Part of the reason for this is to test a small part of the system before it goes live, but also to help alleviate a large number of parents applying for birth-related benefits at the beginning of the first year, something Norfleet said is referred to as the “baby bump” in paid leave circles.
That’s because if a parent had a child in 2025, they are eligible for benefits in 2026 up until the child’s first birthday. With early access to applications, Norfleet said he hopes DEED can process around 5,000 leave applications before the rest of the program goes live on Jan. 1.
Past the paid leave pilot testing, DEED has held more than 300 public engagement sessions with employers across the state to help them prepare.
Minnesota Chamber’s concerns
The Minnesota Chamber of Commerce has pointed to issues other states, such as Washington, have faced that may be warning signs for Minnesota’s program.
Lauryn Schothorst, who handles workplace issues for the group, said they’ve discussed problems like program rollout and call center staffing with the state.
“DEED is very well aware of our concerns based on experiences in other states like Oregon and Washington,” Schothorst said in a statement. “DEED has said loud and clear that they are also tracking these cautionary tales and have been preemptively working to prevent them. We’ll have to see.”
Their primary concern, however, is the effect new rules and regulations will have on businesses across the state. Schothorst said some of the biggest troubles for businesses will be revising benefits packages and employees on extended leave during workforce shortages.
How it works
Starting in 2026, most Minnesota employers will be required to offer employees 12 weeks of family leave and 12 weeks of medical leave. Annual time off will be capped at 20 weeks.
Events like having a child, a serious illness or caring for a sick family member are eligible for coverage. Supporting a family member called to active duty in the military, responding to personal safety issues and bonding with a child also qualify.

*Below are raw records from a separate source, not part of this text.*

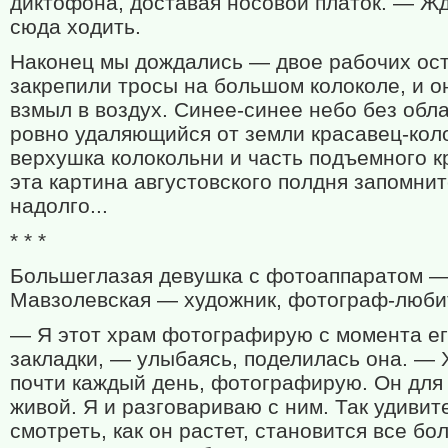
диктофона, доставая носовой платок. — Жд
сюда ходить.
Наконец мы дождались — двое рабочих ос
закрепили тросы на большом колоколе, и о
взмыл в воздух. Синее-синее небо без обла
ровно удаляющийся от земли красавец-кол
верхушка колокольни и часть подъемного 
эта картина августовского полдня запомни
надолго...
* * *
Большеглазая девушка с фотоаппаратом —
Мавзолевская — художник, фотограф-люби
— Я этот храм фотографирую с момента е
закладки, — улыбаясь, поделилась она. —
почти каждый день, фотографирую. Он для
живой. Я и разговариваю с ним. Так удивит
смотреть, как он растет, становится все бо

The amount of money workers will qualify for under paid leave will depend on their wages.
Someone who earns less than 50% of the state’s average weekly wage, according to the state Labor Department, would get 90% of their normal pay.
A worker earning more than 50% of the state’s average weekly wage would get 66%. Those earning double the weekly average pay would receive 55% of their regular wage.
A person earning Minnesota’s annual average salary of $71,300 would get $1,075.72 a week in payments from the leave program. DEED has calculators that provide estimates of premiums and weekly payments on its website.